I have run  `# Xorg -config xorg.conf.new -retro`

This gave the screen with the "X" for a cursor.  However that cursor did not move with the mouse - should it? The mouse cursor does seem to move, albeit slowly, outside that test.  When instaling I went through the mouse daemon and the mouse cursor did move.

I have then done  `# cp xorg.conf.new /usr/local/etc/X11/xorg.conf`

on *startx*  X11 will start, and displays on the screen fine (black background white windows with green title bars)  The clock at the top right hand corner works, but the system is unresponsive to mouse or keyboard.

Any ideas where it has gone wrong anyone?

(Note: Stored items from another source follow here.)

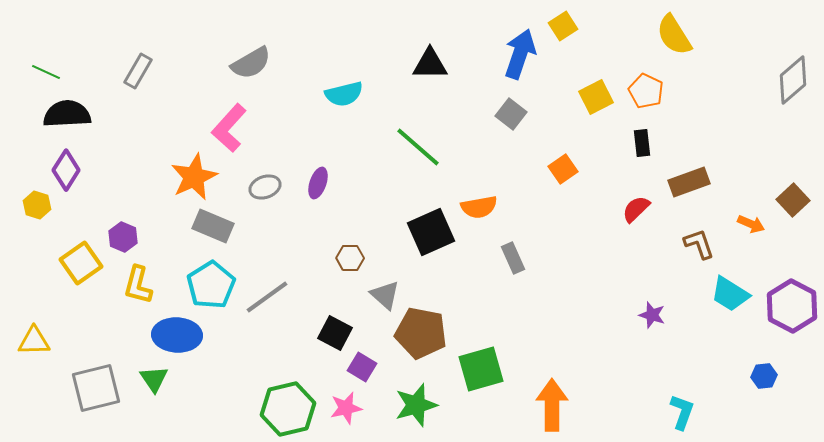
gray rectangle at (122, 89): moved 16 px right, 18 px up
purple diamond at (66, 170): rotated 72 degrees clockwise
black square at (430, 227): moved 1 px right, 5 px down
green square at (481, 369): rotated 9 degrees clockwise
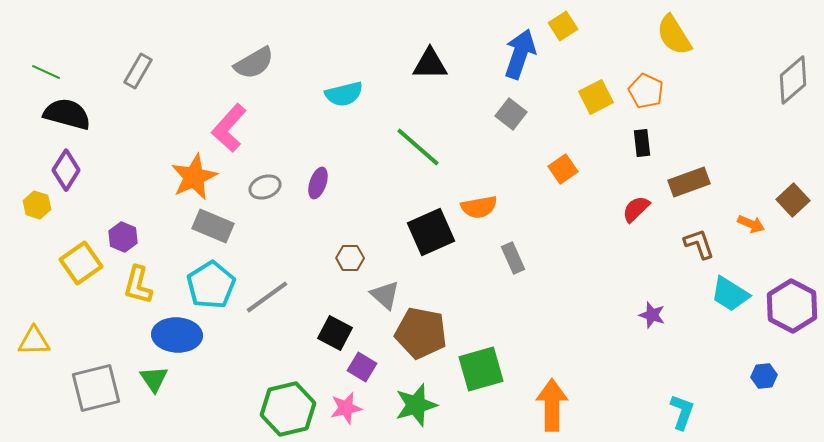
gray semicircle at (251, 63): moved 3 px right
black semicircle at (67, 114): rotated 18 degrees clockwise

Once I get this working I aim to set up KDE or gnome, so if the above is a problem that does not need fixing if I'm doing that please let me know.
thanks.
Peter


----------



## wblock@ (Sep 3, 2011)

Enabling dbus and hal in /etc/rc.conf only takes effect when the system starts.  So either restart the FreeBSD VM, or start dbus and hal manually:
`# service dbus start && service hald start`

The FreeBSD VM might also need drivers specific to the VM host, like x11-drivers/xf86-input-vmmouse.

PC-BSD is an alternative to setting everything up yourself.


----------



## pba (Sep 3, 2011)

Thanks.
I've installed that but it does not seem to have helped.


----------



## pba (Sep 5, 2011)

Hi,
still no joy.  Would it help to reinstall Xorg?


----------



## wblock@ (Sep 6, 2011)

pba said:
			
		

> Hi,
> still no joy.  Would it help to reinstall Xorg?



No.  99% likely this is a configuration/driver problem, which the VM complicates.

See this thread.

If that doesn't solve it, copy /var/log/Xorg.0.log to pastebin.com and post the URL.


----------